> Input:
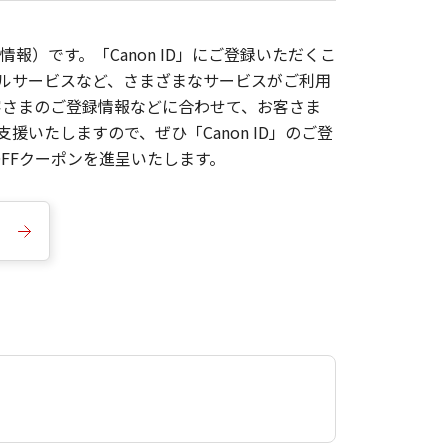
報）です。「Canon ID」にご登録いただくこ
枚ルサービスなど、さまざまなサービスがご利用
お客さまのご登録情報などに合わせて、お客さま
いたしますので、ぜひ「Canon ID」のご登
FFクーポンを進呈いたします。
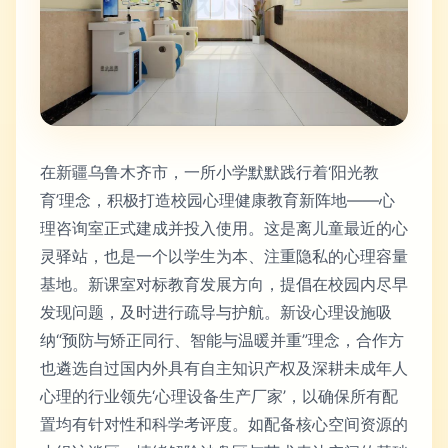
在新疆乌鲁木齐市，一所小学默默践行着‘阳光教
育’理念，积极打造校园心理健康教育新阵地——心
理咨询室正式建成并投入使用。这是离儿童最近的心
灵驿站，也是一个以学生为本、注重隐私的心理容量
基地。新课室对标教育发展方向，提倡在校园内尽早
发现问题，及时进行疏导与护航。新设心理设施吸
纳“预防与矫正同行、智能与温暖并重”理念，合作方
也遴选自过国内外具有自主知识产权及深耕未成年人
心理的行业领先‘心理设备生产厂家’，以确保所有配
置均有针对性和科学考评度。如配备核心空间资源的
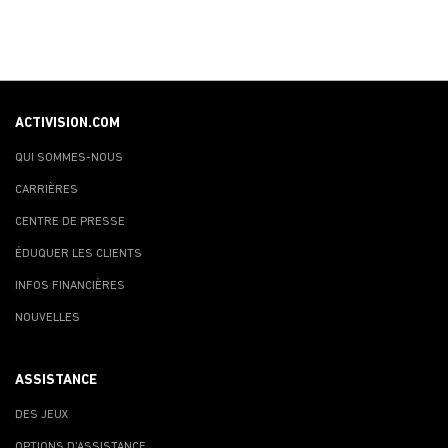
ACTIVISION.COM
QUI SOMMES-NOUS
CARRIÈRES
CENTRE DE PRESSE
ÉDUQUER LES CLIENTS
INFOS FINANCIÈRES
NOUVELLES
ASSISTANCE
DES JEUX
OPTIONS D'ASSISTANCE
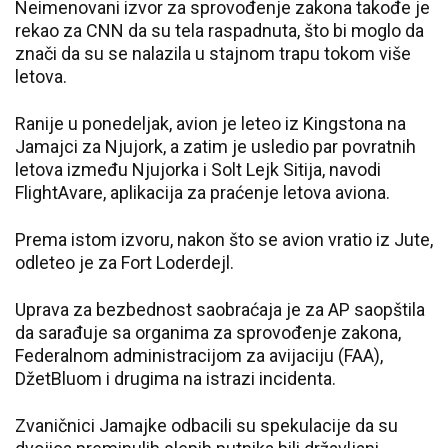
Neimenovani izvor za sprovođenje zakona takođe je
rekao za CNN da su tela raspadnuta, što bi moglo da
znači da su se nalazila u stajnom trapu tokom više
letova.
Ranije u ponedeljak, avion je leteo iz Kingstona na
Jamajci za Njujork, a zatim je usledio par povratnih
letova između Njujorka i Solt Lejk Sitija, navodi
FlightAvare, aplikacija za praćenje letova aviona.
Prema istom izvoru, nakon što se avion vratio iz Jute,
odleteo je za Fort Loderdejl.
Uprava za bezbednost saobraćaja je za AP saopštila
da sarađuje sa organima za sprovođenje zakona,
Federalnom administracijom za avijaciju (FAA),
DžetBluom i drugima na istrazi incidenta.
Zvaničnici Jamajke odbacili su spekulacije da su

> Task instructions: Repeat the data word for word. Skip the pictures.

> Answer to this task:
報）です。「Canon ID」にご登録いただくこ
枚ルサービスなど、さまざまなサービスがご利用
お客さまのご登録情報などに合わせて、お客さま
いたしますので、ぜひ「Canon ID」のご登
FFクーポンを進呈いたします。
在新疆乌鲁木齐市，一所小学默默践行着‘阳光教
育’理念，积极打造校园心理健康教育新阵地——心
理咨询室正式建成并投入使用。这是离儿童最近的心
灵驿站，也是一个以学生为本、注重隐私的心理容量
基地。新课室对标教育发展方向，提倡在校园内尽早
发现问题，及时进行疏导与护航。新设心理设施吸
纳“预防与矫正同行、智能与温暖并重”理念，合作方
也遴选自过国内外具有自主知识产权及深耕未成年人
心理的行业领先‘心理设备生产厂家’，以确保所有配
置均有针对性和科学考评度。如配备核心空间资源的
ACTIVISION.COM
QUI SOMMES-NOUS
CARRIÈRES
CENTRE DE PRESSE
ÉDUQUER LES CLIENTS
INFOS FINANCIÈRES
NOUVELLES
ASSISTANCE
DES JEUX
OPTIONS D'ASSISTANCE
Neimenovani izvor za sprovođenje zakona takođe je
rekao za CNN da su tela raspadnuta, što bi moglo da
znači da su se nalazila u stajnom trapu tokom više
letova.
Ranije u ponedeljak, avion je leteo iz Kingstona na
Jamajci za Njujork, a zatim je usledio par povratnih
letova između Njujorka i Solt Lejk Sitija, navodi
FlightAvare, aplikacija za praćenje letova aviona.
Prema istom izvoru, nakon što se avion vratio iz Jute,
odleteo je za Fort Loderdejl.
Uprava za bezbednost saobraćaja je za AP saopštila
da sarađuje sa organima za sprovođenje zakona,
Federalnom administracijom za avijaciju (FAA),
DžetBluom i drugima na istrazi incidenta.
Zvaničnici Jamajke odbacili su spekulacije da su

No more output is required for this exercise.